That was the opening line of the Ealing Gazette’s match report on the previous weekend’s goal-less draw against Swindon at Griffin Park in March 1993 – an apt match to reflect back on almost 20 years to the day prior to the forthcoming clash between the two teams.

Brentford 0 v Swindon Town 0 (Saturday 27th March 1993)

The encounter came with Brentford in the midst of one of the worst sequences of results in the Club’s recent history – a run which would ultimately end in a devastating relegation after just one season in the modern-day Championship. The previous 16 games had resulted in 13 defeats and one draw as the slide from the comfort of mid-table at Christmas had rapidly led to a desperate scrap to keep out of the bottom three but the visit of high-flying Swindon, who were sitting in 4th place, came on the back of a midweek victory at Grimsby Town.
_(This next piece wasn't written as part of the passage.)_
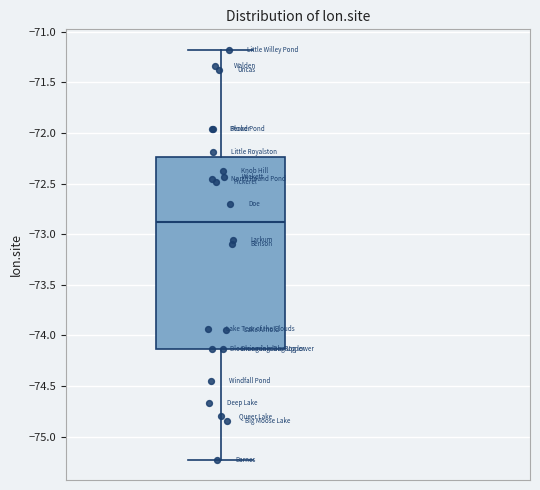

Where is the upper edge of the box on the y-axis? The values are not printed on the chart, so give them approximately, as read against the axis.

-72.25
Even so, optimism was low and although the majority of Bees fans in the 10,197 crowd would probably have settled for a 0-0 draw before the start, most left hugely disappointed after watching the team struggle to create chances, even after Swindon had had two men sent off in the first-half.

Glenn Hoddle’s team had acquired a reputation for being a cynical (better described as ‘dirty’ team) and that tag seemed to be proved correct early in the afternoon. Striker Steve White was the first to go, blatantly elbowing Keith Millen in a challenge on the halfway line. The blow left Millen dazed and unable to get up for several minutes, although Swindon’s players were quick to accuse him of play-acting.

Within minutes, White’s fellow-strike-partner Dave Mitchell went looking for retribution and his second foul, for a needless kick-out at Millen after the ball had gone, saw him deservedly ordered off.

Those two red cards should have been a turning point for Brentford and could have provided the spark to ignite a first home victory in nine attempts but instead it was the cue for the action to end and a scintillating opening spell was followed by a massively disappointing rest of the encounter. The irony was that when both teams had 11 men, Brentford looked particularly impressive.

Perhaps indicative of the pressure being felt by manager Phil Holder, the line-up for the game was a somewhat perplexing one, with Billy Manuel looking uncomfortable in a left-wing role as new signing Kenny Sansom made his debut at left-back whilst in the second period, recently-returned-from-injury Terry Evans was pushed up front to complement Gary Blissett and Marcus Gayle. The ploy failed miserably – and even more so following the 78th minute replacement of Evans by Murray Jones.

Phil Holder was understandably frustrated and disappointed after the final whistle, “The bottom line was we didn’t work hard enough. It makes it very difficult when a team has nine men in defence. I got the impression that we thought it was just going to happen but it doesn’t work that way. You have to work even harder than normal and we didn’t. I was disappointed with our lack of urgency.”

Holder did, however, reserve some praise for one of his players, “I thought the young left-back did quite well” he said, referring to 34-year old former Crystal Palace, Arsenal, Newcastle, QPR, Coventry and Everton defender Kenny Sansom. The ex-England full-back, with 86 international caps under his belt, had arrived a few days earlier to replace the unfortunate Chris Hughton who had been forced into retirement through injury. Sansom’s stay proved to be brief, uneventful and pretty much forgettable.